A few weeks ago, I was at a customer with my buddy, Suman, and I whipped up a muddled OneNote notebook full of notes on usability best practices I've assembled from seminars, books, and personal experience. Since then, he's been bugging me to get my blog started and put the stuff up for one and all. (Anybody else old enough to remember Cameron in Ferris Bueller's Day Off? "He'll keep calling me, he'll keep calling me ... He'll make me feel guilty...")

So, here's the first installment, Shoe. Most of this is from notes over the years, so I apologize in advance for any credit omissions. I do nod with great respect to the Nielsen Norman Group, Bruce Tognazzini, and Steve Krug, although I've added numerous bits of me.

Principles for Effective Design

  • Anticipation: Bring to the user all the information and tools needed for each step of the process.
  • Autonomy: Give users some breathing room - let them make decisions, but do your best to lead them to the right ones.
  • Consistency: Be predictable - users want to know what to expect. Surprises are bad, except in games.
  • Defaults: Make them clear and logical.
  • Efficiency: Look at the user's productivity, not the computer's or the application's. Computers are vastly more powerful than they used to be, but our neurons still chug away at the same speed. Slower, for many of us...
  • Exploration: Make user actions reversible. Always leave them an escape route, but make it easier to stay in.
  • Fitt’s Law: The time to acquire a target is a function of the distance to and size of the target. Big targets, close at hand, are easiest to hit.
  • Metaphors: "Real world" objects have familiar modes of interaction. Virtual features based on them should have similarly comfortable resulting behaviors. Human-interface objects should be understandable, self-consistent, and stable.
  • Illusions: Reflect the illusion of the interface, not the “realities” of the underlying system.
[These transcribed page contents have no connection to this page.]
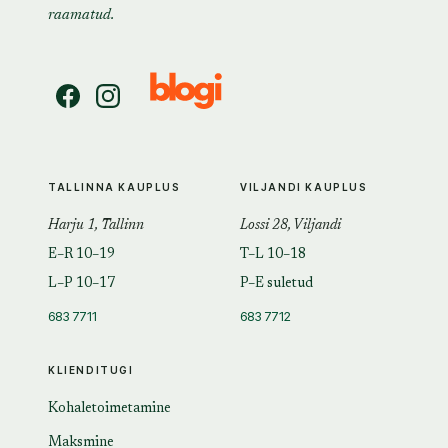
raamatud.
TALLINNA KAUPLUS
VILJANDI KAUPLUS
Harju 1, Tallinn
Lossi 28, Viljandi
E–R 10–19
T–L 10–18
L–P 10–17
P–E suletud
683 7711
683 7712
KLIENDITUGI
Kohaletoimetamine
Maksmine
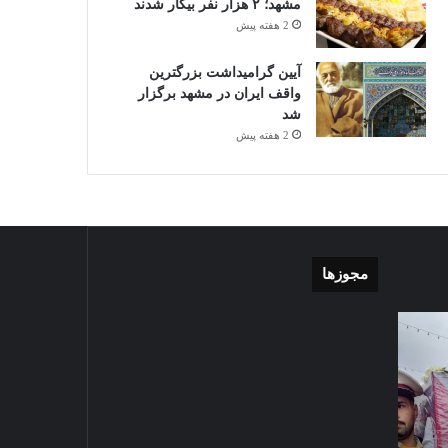
مشهد؛ ۲ هزار نفر بیکار شدند
2 هفته پیش
آیین گرامیداشت بزرگترین
واقف ایران در مشهد برگزار
شد
2 هفته پیش
مجوزها
گزارش
موشن
تصویری
گرافی
آغاز
دهکده
سال
مدرن
1403-07-02
تحصیلی
ورزشی
گزارش تصویری آغاز سال
دبیرستان
مشهد
تحصیلی دبیرستان نمونه دولتی
نمونه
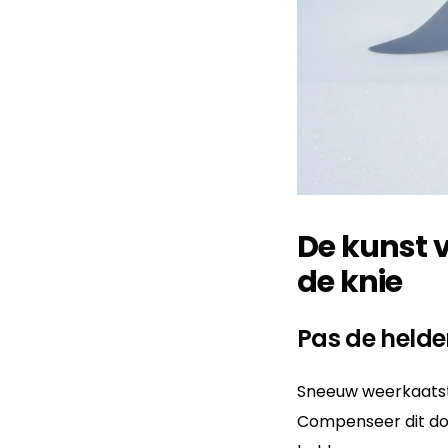
De kunst 
de knie
Pas de helde
Sneeuw weerkaatst 
Compenseer dit do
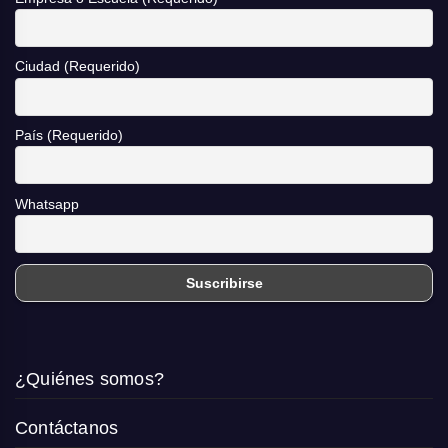
Ciudad (Requerido)
País (Requerido)
Whatsapp
¿Quiénes somos?
Contáctanos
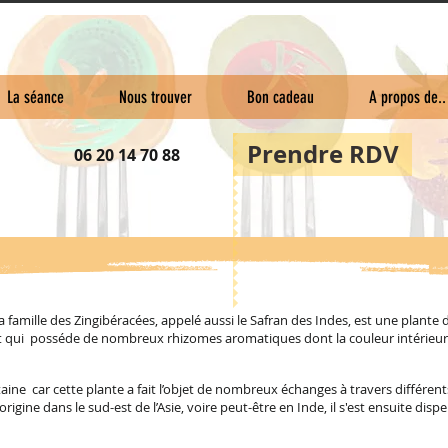
La séance
Nous trouver
Bon cadeau
A propos de..
Prendre RDV
06 20 14 70 88
famille des Zingibéracées, appelé aussi le Safran des Indes, est une plante d
t qui posséde de nombreux rhizomes aromatiques dont la couleur intérieure 
taine car cette plante a fait l’objet de nombreux échanges à travers différent
ine dans le sud-est de l’Asie, voire peut-être en Inde, il s'est ensuite disper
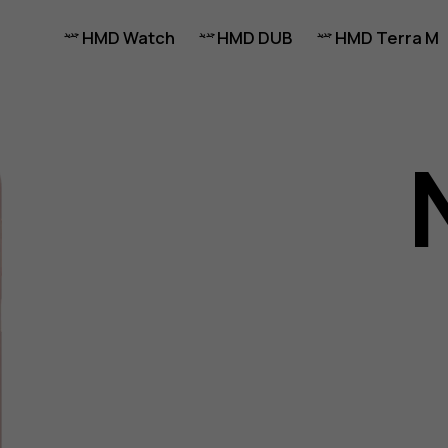
HMD Watch
HMD DUB
HMD Terra M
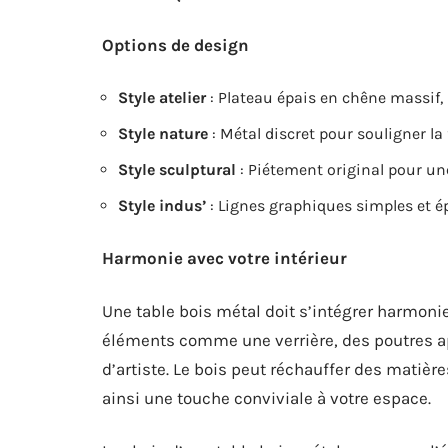
Options de design
Style atelier
: Plateau épais en chêne massif, 
Style nature
: Métal discret pour souligner la 
Style sculptural
: Piétement original pour un
Style indus’
: Lignes graphiques simples et ép
Harmonie avec votre intérieur
Une table bois métal doit s’intégrer harmoni
éléments comme une verrière, des poutres ap
d’artiste. Le bois peut réchauffer des matière
ainsi une touche conviviale à votre espace.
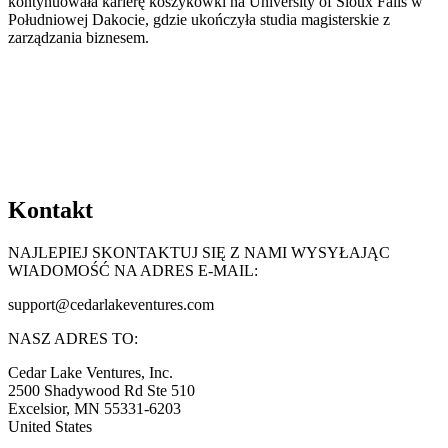
kontynuowała karierę koszykówki na University of Sioux Falls w
Południowej Dakocie, gdzie ukończyła studia magisterskie z
zarządzania biznesem.
Kontakt
NAJLEPIEJ SKONTAKTUJ SIĘ Z NAMI WYSYŁAJĄC
WIADOMOŚĆ NA ADRES E-MAIL:
support@
cedarlakeventures.com
NASZ ADRES TO:
Cedar Lake Ventures, Inc.
2500 Shadywood Rd Ste 510
Excelsior, MN 55331-6203
United States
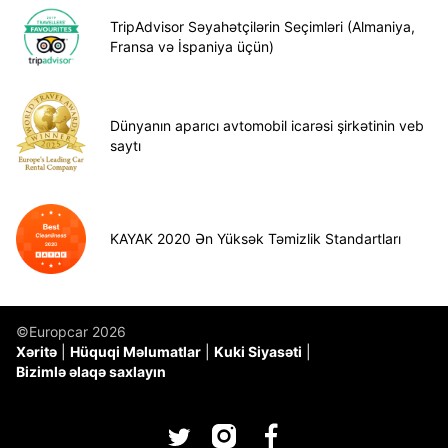
TripAdvisor Səyahətçilərin Seçimləri (Almaniya,
Fransa və İspaniya üçün)
Dünyanın aparıcı avtomobil icarəsi şirkətinin veb
saytı
KAYAK 2020 Ən Yüksək Təmizlik Standartları
©Europcar 2026
Xəritə
Hüquqi Məlumatlar
Kuki Siyasəti
Bizimlə əlaqə saxlayın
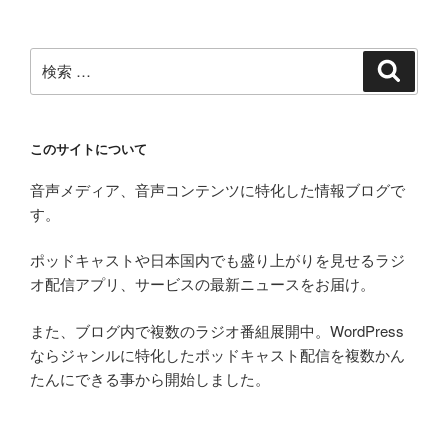
検
検
索
索:
このサイトについて
音声メディア、音声コンテンツに特化した情報ブログで
す。
ポッドキャストや日本国内でも盛り上がりを見せるラジ
オ配信アプリ、サービスの最新ニュースをお届け。
また、ブログ内で複数のラジオ番組展開中。WordPress
ならジャンルに特化したポッドキャスト配信を複数かん
たんにできる事から開始しました。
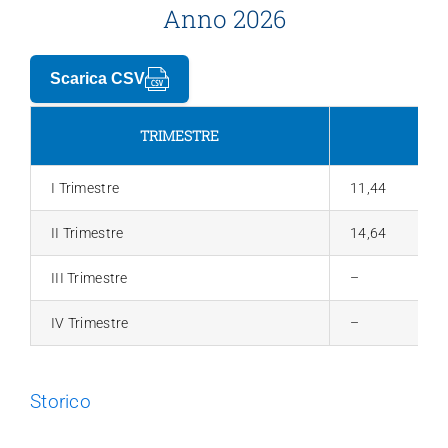
Anno 2026
Trasparenza
Scarica CSV
TRIMESTRE
I Trimestre
11,44
II Trimestre
14,64
III Trimestre
–
IV Trimestre
–
Storico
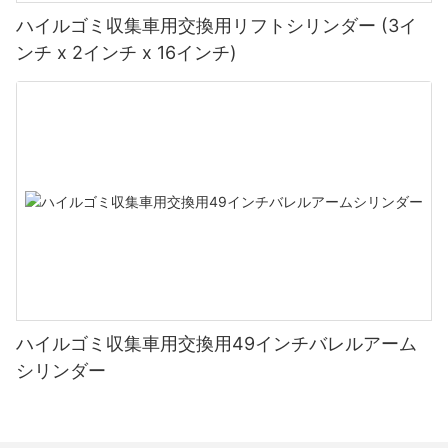
ハイルゴミ収集車用交換用リフトシリンダー (3イ
ンチ x 2インチ x 16インチ)
ハイルゴミ収集車用交換用49インチバレルアーム
シリンダー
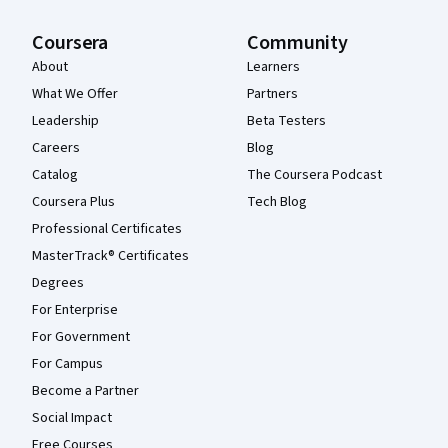
Coursera
Community
About
Learners
What We Offer
Partners
Leadership
Beta Testers
Careers
Blog
Catalog
The Coursera Podcast
Coursera Plus
Tech Blog
Professional Certificates
MasterTrack® Certificates
Degrees
For Enterprise
For Government
For Campus
Become a Partner
Social Impact
Free Courses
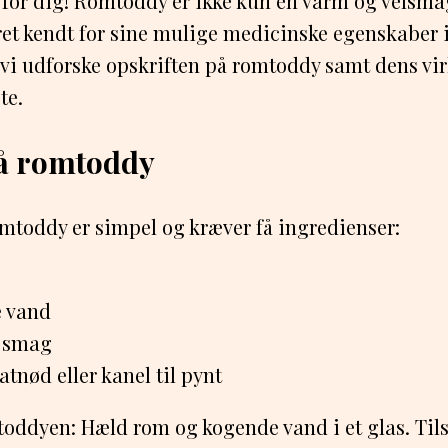
 for dig! Romtoddy er ikke kun en varm og velsm
et kendt for sine mulige medicinske egenskaber i
l vi udforske opskriften på romtoddy samt dens v
te.
på romtoddy
mtoddy er simpel og kræver få ingredienser:
e vand
r smag
nød eller kanel til pynt
oddyen: Hæld rom og kogende vand i et glas. Tils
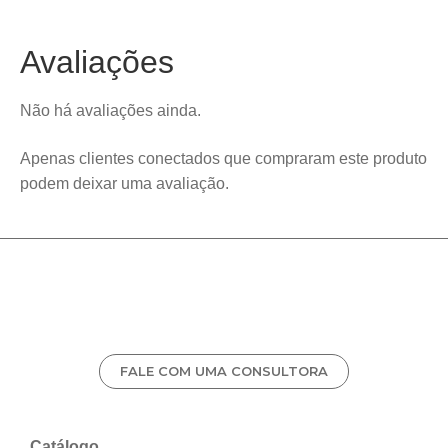
Avaliações
Não há avaliações ainda.
Apenas clientes conectados que compraram este produto
podem deixar uma avaliação.
FALE COM UMA CONSULTORA
Catálogo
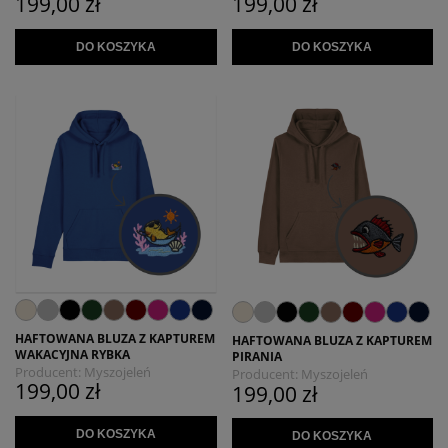
199,00 zł
199,00 zł
DO KOSZYKA
DO KOSZYKA
HAFTOWANA BLUZA Z KAPTUREM
HAFTOWANA BLUZA Z KAPTUREM
WAKACYJNA RYBKA
PIRANIA
Producent:
Myszojeleń
Producent:
Myszojeleń
199,00 zł
199,00 zł
DO KOSZYKA
DO KOSZYKA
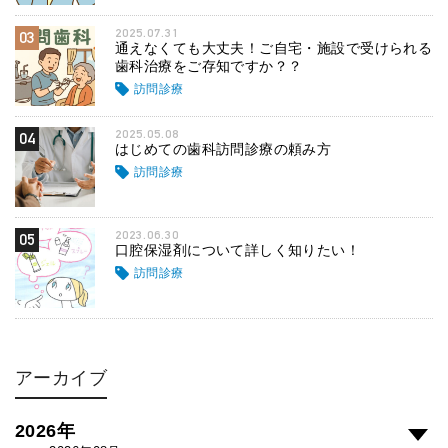
2025.07.31
03
通えなくても大丈夫！ご自宅・施設で受けられる
歯科治療をご存知ですか？？
訪問診療
2025.05.08
04
はじめての歯科訪問診療の頼み方
訪問診療
2023.06.30
05
口腔保湿剤について詳しく知りたい！
訪問診療
アーカイブ
2026年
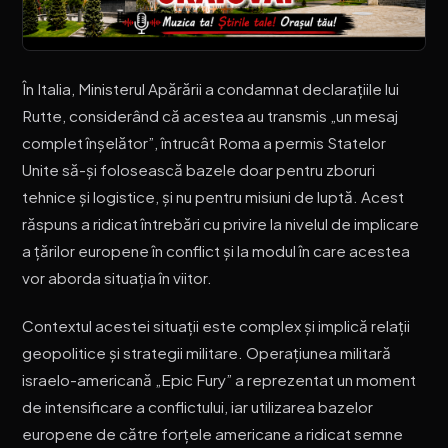
În Italia, Ministerul Apărării a condamnat declarațiile lui
Rutte, considerând că acestea au transmis „un mesaj
complet înșelător”, întrucât Roma a permis Statelor
Unite să-și folosească bazele doar pentru zboruri
tehnice și logistice, și nu pentru misiuni de luptă. Acest
răspuns a ridicat întrebări cu privire la nivelul de implicare
a țărilor europene în conflict și la modul în care acestea
vor aborda situația în viitor.
Contextul acestei situații este complex și implică relații
geopolitice și strategii militare. Operațiunea militară
israelo-americană „Epic Fury” a reprezentat un moment
de intensificare a conflictului, iar utilizarea bazelor
europene de către forțele americane a ridicat semne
General Notes on Usability...

  • A site's homepage is the most visited individual page in the site. However, the site's interior pages are actually more important, when viewed collectively.
  • Few people scroll. Avoid the illusion of completeness (give indication that there is stuff "below the fold").
  • As long as navigation is well-designed, it can be in either the left-hand, right-hand column, or along the top of the page. Keep critical navigation out of the body content, and make sure it stays in the same spot from page to page.
  • Avoid overly fancy or complex features. This conserves development resources and allows more focus on the refinement of critical features.
  • Cutesy, trendy, and vague = BAD.
  • Persistent navigation = GOOD.
    • Hide-and-seek is fun, but not on the web or in your app.
    • Same thing with tag. Don't make people chase key functionality.
  • Avoid redundant navigation. In applications, redundancy increases complexity, contrary to what we learned in Communication Theory class...
  • User annoyance effects are cumulative. Several small gaffs can lose your audience as readily as one or two large blunders.
  • Like text content, all images and graphics should be concise and value-added. Save fluff for pillows.
  • Your most relevant info MUST receive top billing (above the fold, on the first page, etc.).
  • Aim for the lowest common denominator – that person is more common that you may think.
  • User Interface has become User Experience - make it a good one.

... And on User Testing

  • Observe your users. Know them. User testing is not a luxury, it's a necessity. Every app you build will be tested by users. Do you want it tested before or after you ship? Your choice.
  • We as developers tend to internalize the user experience, rather than observing the actual experience of real customers.
  • Our usual (but flawed) approach to "fixing" a flawed interface is to fix the user instead (via training, etc.)
  • Users don't make errors because they're stupid, but because the app makes it easy for them to make errors.
  • People don’t want to think – they want to be guided through processes. More numerous clicks are OK, and often better, IF:
    • Users know what to expect from each click,
    • They don’t have to think very much about each click, and
    • Each click is perceived as bringing them closer to a goal.
  • The details on the previous point can be overdone. Be careful.

That's it for now. I'm working up some notes for future posts on taxonomy and information architecture, as well as some checklist-style docs that may be of use in various phases of design and development. When that future comes, you'll know.